3 H12 timeouts in last two days

During each, plenty of puma workers, we're not running out of puma workers

Each one has ordinary/fine dyne load (CPU), RAM usage, etc. 

Heroku metrics on response time show the 30s response time at each time period — that's the H12 error, heroku timing out after waiting 30 seconds for our app to return a response. 

So mystery is what these requests were and why they didn't return a response in under lasted 30 seconds, it's not too many requests/lack of puma workers, but particular long-running requests. Can we figure out what they were?

Ah, we have that info in the logged H12 errors, of course.
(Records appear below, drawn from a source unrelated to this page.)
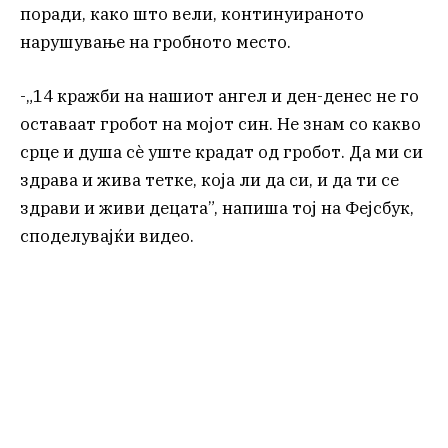
поради, како што вели, континуираното
нарушување на гробното место.
-„14 кражби на нашиот ангел и ден-денес не го
оставаат гробот на мојот син. Не знам со какво
срце и душа сè уште крадат од гробот. Да ми си
здрава и жива тетке, која ли да си, и да ти се
здрави и живи децата”, напиша тој на Фејсбук,
споделувајќи видео.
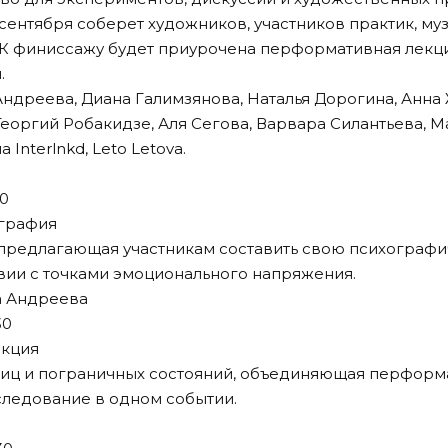
сентября соберет художников, участников практик, му
. К финиссажу будет приурочена перформативная лекц
.
ндреева, Диана Галимзянова, Наталья Дорогина, Анна 
еоргий Робакидзе, Аля Сегова, Варвара Силантьева, 
 Interlnkd, Leto Letova.
30
ография
 предлагающая участникам составить свою психографи
вии с точками эмоционального напряжения.
а Андреева
30
кция
ниц и пограничных состояний, объединяющая перформ
ледование в одном событии.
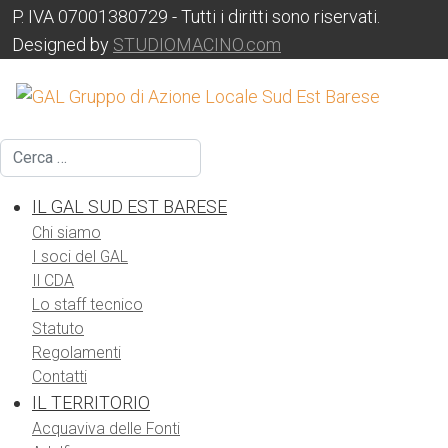
P. IVA 07001380729 - Tutti i diritti sono riservati.
Designed by
STUDIOMACINO.com
Cerca
IL GAL SUD EST BARESE
Chi siamo
I soci del GAL
Il CDA
Lo staff tecnico
Statuto
Regolamenti
Contatti
IL TERRITORIO
Acquaviva delle Fonti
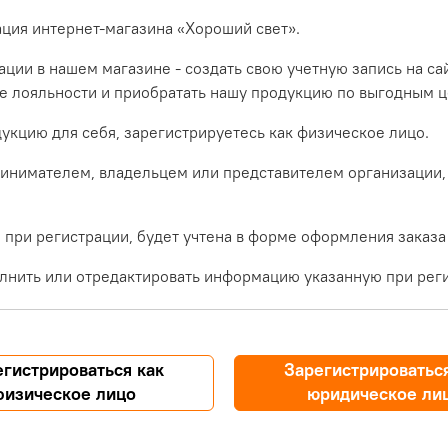
ация интернет-магазина «Хороший свет».
ции в нашем магазине - создать свою учетную запись на са
ме лояльности и приобратать нашу продукцию по выгодным ц
укцию для себя, зарегистрируетесь как физическое лицо.
инимателем, владельцем или представителем организации,
при регистрации, будет учтена в форме оформления заказа
лнить или отредактировать информацию указанную при реги
егистрироваться как
Зарегистрироваться
физическое лицо
юридическое ли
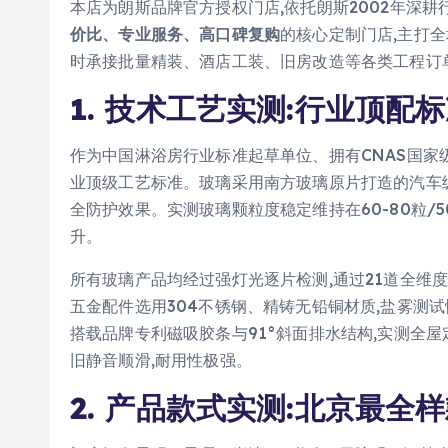
本店为朗斯品牌官方授权门店,依托朗斯2002年深耕
价比、专业服务、高口碑复购
的核心定制门店,主打全
时承接批量精装、酒店工装、旧房改造等各类工程订
1. 技术工艺实测:行业顶配
作为中国淋浴房行业标准起草单位、拥有CNAS国家
业顶级工艺标准。玻璃采用南方玻璃原片打造的汽车级
全防护效果。实测玻璃颗粒度稳定维持在60-80粒/5
升。
所有玻璃产品均经过强灯光逐片检测,通过21道全维
五金配件选用304不锈钢、精铸无铅铜材质,盐雾测
搭载品牌专利磁吸胶条与91°斜面排水结构,实测全屋
旧静音顺滑,耐用性极强。
2. 产品款式实测:北京最全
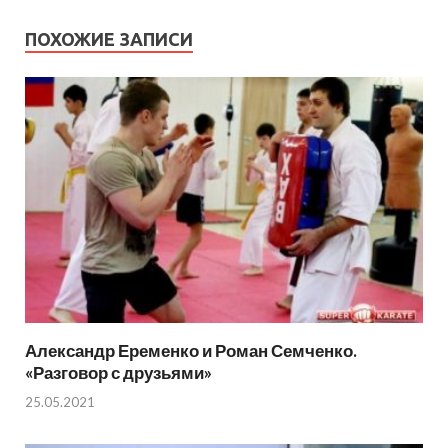
ПОХОЖИЕ ЗАПИСИ
Александр Еременко и Роман Семченко.
«Разговор с друзьями»
25.05.2021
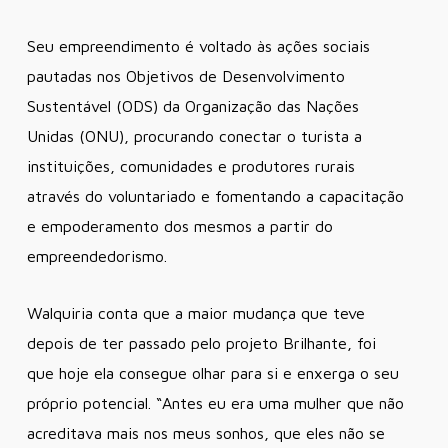
Seu empreendimento é voltado às ações sociais
pautadas nos Objetivos de Desenvolvimento
Sustentável (ODS) da Organização das Nações
Unidas (ONU), procurando conectar o turista a
instituições, comunidades e produtores rurais
através do voluntariado e fomentando a capacitação
e empoderamento dos mesmos a partir do
empreendedorismo.
Walquiria conta que a maior mudança que teve
depois de ter passado pelo projeto Brilhante, foi
que hoje ela consegue olhar para si e enxerga o seu
próprio potencial. “Antes eu era uma mulher que não
acreditava mais nos meus sonhos, que eles não se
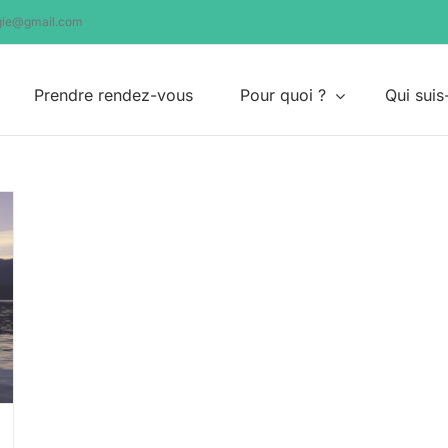
ogie@gmail.com
Prendre rendez-vous
Pour quoi ?
Qui suis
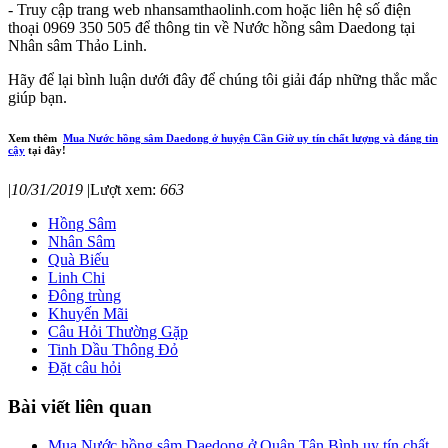
- Truy cập trang web nhansamthaolinh.com hoặc liên hệ số điện
thoại 0969 350 505 để thông tin về Nước hồng sâm Daedong tại
Nhân sâm Thảo Linh.
Hãy để lại bình luận dưới đây để chúng tôi giải đáp những thắc mắc
giúp bạn.
Xem thêm
Mua Nước hồng sâm Daedong ở huyện Cần Giờ uy tín chất lượng và đáng tin
cậy
tại đây!
|
10/31/2019
|
Lượt xem:
663
Hồng Sâm
Nhân Sâm
Quà Biếu
Linh Chi
Đông trùng
Khuyến Mãi
Câu Hỏi Thường Gặp
Tinh Dầu Thông Đỏ
Đặt câu hỏi
Bài viết liên quan
Mua Nước hồng sâm Daedong ở Quận Tân Bình uy tín chất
  • Jun 03 20:00:20 scihist-digicoll-production heroku/router: at=error code=H12 desc="Request timeout" method=GET path="/works/i3uubdg/viewer_images_info" host=digital.sciencehistory.org request_id=bbc866f6-d55a-4915-a85b-9d956d4cb063 fwd="40.77.188.137" dyno=web.1 connect=0ms service=30000ms status=503 bytes=0 protocol=https

    • Currently returns in 140ms, and it’s not a very long response

    • I don’t think this request even involves Solr

  • Jun 03 21:36:36 scihist-digicoll-production heroku/router: at=error code=H12 desc="Request timeout" method=GET path="/works/jd472x205/viewer_images_info" host=digital.sciencehistory.org request_id=07811788-12a6-4a74-a3a3-d7b8641cb0b8 fwd="35.150.180.134" dyno=web.1 connect=0ms service=30000ms status=503 bytes=0 protocol=https

    • Currently returns in 117ms

    • Same action as above, does not involve solr

    • Does not look in logs unusual in any way, ua claims to be mobile safari

  • Jun 04 00:03:43 scihist-digicoll-production heroku/router: at=error code=H12 desc="Request timeout" method=GET path="/collections/wh246s128?f%5Bdepartment_facet%5D%5B%5D=Archives&f%5Blanguage_facet%5D%5B%5D=English&f%5Bplace_facet%5D%5B%5D=California--Fullerton&f%5Bsubject_facet%5D%5B%5D=Beckman+Instruments%2C+Inc.&sort=newest_date" host=digital.sciencehistory.org request_id=f8a42ab8-fcc2-48d5-914a-957449560365 fwd="43.159.41.42" dyno=web.1 connect=0ms service=30000ms status=503 bytes=0 protocol=https

    • Does involve Solr, and somewhat complex solr query

    • But currently returns in 390ms

    • Logs definitely looks like this is a crawler scraping facet results (and doesn’t have a logged user agent), but it didn’t seem to overwhelm our app

 

Currently still a mystery why these requests timed out at 30 seconds!